* _Task item_:
Scan the records for lines with the string "them". Say how many there are, and add nothing.

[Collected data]
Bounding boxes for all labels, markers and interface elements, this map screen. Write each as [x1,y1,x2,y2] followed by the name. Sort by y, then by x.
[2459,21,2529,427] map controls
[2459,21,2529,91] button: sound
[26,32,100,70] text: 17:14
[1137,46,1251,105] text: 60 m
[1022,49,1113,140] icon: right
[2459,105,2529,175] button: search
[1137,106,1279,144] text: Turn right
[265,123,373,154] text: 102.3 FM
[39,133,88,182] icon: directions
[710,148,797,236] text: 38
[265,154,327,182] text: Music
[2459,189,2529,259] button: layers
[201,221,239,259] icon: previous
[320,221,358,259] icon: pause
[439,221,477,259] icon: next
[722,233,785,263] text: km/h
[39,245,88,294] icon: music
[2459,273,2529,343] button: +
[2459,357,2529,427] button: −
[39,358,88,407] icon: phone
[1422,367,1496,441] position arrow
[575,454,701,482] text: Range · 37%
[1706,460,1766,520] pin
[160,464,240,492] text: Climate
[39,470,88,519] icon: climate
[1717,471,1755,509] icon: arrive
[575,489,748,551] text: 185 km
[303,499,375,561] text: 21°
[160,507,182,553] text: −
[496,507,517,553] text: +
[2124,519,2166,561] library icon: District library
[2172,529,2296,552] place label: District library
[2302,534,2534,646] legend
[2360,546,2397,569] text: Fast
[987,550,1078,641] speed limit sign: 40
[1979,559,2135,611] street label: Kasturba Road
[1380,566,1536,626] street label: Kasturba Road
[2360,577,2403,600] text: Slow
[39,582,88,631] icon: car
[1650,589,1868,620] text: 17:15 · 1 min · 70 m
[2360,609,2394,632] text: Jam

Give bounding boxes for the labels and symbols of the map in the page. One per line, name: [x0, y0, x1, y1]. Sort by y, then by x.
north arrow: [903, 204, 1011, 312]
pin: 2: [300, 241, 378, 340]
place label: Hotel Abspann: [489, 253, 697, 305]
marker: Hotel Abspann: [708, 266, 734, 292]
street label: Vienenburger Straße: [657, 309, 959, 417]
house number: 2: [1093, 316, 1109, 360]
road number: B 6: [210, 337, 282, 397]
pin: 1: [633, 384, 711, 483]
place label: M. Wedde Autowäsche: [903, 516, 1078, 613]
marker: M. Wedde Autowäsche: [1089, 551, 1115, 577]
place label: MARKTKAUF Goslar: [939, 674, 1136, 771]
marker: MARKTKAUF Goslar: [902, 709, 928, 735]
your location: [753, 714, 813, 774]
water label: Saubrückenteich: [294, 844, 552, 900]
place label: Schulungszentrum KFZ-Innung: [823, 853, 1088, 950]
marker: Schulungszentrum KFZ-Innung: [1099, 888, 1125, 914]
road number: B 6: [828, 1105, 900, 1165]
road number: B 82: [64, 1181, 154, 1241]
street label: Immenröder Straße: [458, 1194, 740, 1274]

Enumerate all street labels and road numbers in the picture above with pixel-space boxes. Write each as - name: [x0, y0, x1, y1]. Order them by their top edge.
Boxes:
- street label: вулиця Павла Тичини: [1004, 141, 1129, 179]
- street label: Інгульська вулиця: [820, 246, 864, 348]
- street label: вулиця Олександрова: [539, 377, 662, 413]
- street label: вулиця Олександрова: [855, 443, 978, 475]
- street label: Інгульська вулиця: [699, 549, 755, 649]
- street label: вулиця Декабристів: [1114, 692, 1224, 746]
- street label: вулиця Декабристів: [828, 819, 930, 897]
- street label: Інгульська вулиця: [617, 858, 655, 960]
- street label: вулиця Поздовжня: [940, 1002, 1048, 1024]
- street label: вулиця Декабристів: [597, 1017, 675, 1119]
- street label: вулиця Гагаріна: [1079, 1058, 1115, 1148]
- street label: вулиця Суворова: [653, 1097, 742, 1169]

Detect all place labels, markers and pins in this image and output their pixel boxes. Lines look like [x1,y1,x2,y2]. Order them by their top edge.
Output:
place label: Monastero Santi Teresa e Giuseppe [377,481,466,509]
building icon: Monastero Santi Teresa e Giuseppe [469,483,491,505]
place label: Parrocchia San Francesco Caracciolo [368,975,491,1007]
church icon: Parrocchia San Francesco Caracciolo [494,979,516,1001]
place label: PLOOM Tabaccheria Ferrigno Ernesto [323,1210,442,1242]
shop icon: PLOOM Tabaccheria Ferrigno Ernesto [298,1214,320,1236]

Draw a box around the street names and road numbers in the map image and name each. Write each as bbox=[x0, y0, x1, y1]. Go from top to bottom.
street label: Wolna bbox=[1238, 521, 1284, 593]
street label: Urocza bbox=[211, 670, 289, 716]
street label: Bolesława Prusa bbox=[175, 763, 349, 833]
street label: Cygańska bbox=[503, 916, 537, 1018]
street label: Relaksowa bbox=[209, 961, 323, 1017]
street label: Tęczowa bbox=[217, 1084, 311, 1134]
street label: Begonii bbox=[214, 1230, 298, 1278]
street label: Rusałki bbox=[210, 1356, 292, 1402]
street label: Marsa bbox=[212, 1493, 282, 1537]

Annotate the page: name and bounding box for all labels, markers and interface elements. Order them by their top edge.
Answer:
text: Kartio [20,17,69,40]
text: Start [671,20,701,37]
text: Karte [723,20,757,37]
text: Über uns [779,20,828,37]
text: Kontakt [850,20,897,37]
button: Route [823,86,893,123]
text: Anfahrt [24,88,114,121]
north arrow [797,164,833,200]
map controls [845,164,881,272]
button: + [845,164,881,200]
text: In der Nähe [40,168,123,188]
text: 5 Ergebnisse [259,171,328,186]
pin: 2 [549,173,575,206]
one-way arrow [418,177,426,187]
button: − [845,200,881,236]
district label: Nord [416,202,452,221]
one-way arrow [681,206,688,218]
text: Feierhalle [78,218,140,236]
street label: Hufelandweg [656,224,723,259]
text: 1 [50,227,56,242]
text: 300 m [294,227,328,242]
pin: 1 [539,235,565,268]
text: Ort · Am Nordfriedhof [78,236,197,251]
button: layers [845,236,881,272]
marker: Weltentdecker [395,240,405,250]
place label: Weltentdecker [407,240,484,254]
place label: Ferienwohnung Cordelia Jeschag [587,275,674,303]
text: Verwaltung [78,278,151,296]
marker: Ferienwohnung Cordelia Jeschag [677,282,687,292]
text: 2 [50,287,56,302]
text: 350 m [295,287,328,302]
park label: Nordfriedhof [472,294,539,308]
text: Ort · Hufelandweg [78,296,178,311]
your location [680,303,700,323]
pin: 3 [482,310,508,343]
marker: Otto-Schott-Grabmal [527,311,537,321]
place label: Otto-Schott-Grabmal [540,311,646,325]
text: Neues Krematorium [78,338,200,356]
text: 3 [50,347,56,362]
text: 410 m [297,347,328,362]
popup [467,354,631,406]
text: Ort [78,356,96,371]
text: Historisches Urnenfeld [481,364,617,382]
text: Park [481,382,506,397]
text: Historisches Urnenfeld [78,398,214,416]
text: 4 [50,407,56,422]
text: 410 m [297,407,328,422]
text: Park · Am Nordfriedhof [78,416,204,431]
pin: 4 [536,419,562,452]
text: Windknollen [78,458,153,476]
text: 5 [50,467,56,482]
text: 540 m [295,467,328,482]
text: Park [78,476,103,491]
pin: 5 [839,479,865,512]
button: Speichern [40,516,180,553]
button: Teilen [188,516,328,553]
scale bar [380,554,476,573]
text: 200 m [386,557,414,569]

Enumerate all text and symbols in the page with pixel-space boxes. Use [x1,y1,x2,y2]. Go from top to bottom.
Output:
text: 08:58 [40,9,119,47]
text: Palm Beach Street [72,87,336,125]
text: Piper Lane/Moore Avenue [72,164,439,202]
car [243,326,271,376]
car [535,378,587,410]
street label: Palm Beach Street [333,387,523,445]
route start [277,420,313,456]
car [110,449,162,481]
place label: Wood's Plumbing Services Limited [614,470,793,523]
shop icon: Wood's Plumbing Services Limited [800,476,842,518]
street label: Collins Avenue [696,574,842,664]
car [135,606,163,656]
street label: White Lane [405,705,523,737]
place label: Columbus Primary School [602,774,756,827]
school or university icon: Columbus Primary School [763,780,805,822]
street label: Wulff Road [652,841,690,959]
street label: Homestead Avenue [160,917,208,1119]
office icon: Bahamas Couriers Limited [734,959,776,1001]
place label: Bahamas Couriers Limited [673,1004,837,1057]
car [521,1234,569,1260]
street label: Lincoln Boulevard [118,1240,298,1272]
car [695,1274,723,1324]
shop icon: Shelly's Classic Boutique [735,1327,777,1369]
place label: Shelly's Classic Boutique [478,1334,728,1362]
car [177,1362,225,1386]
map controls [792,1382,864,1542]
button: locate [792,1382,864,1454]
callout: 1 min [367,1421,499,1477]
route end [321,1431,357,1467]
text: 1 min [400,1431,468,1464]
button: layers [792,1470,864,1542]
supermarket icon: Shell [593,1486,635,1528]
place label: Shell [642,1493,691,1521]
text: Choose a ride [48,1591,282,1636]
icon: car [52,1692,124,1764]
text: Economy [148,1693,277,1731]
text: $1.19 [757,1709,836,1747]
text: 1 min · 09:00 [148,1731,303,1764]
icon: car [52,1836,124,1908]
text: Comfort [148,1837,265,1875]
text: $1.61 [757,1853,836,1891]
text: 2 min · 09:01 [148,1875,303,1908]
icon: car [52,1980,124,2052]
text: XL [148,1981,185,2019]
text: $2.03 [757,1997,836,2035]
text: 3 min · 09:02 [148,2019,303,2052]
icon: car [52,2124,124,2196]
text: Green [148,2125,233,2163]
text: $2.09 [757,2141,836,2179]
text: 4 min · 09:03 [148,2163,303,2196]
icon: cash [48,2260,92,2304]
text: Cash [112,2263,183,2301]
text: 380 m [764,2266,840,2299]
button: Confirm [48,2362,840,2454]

* _Answer to the problem_:
3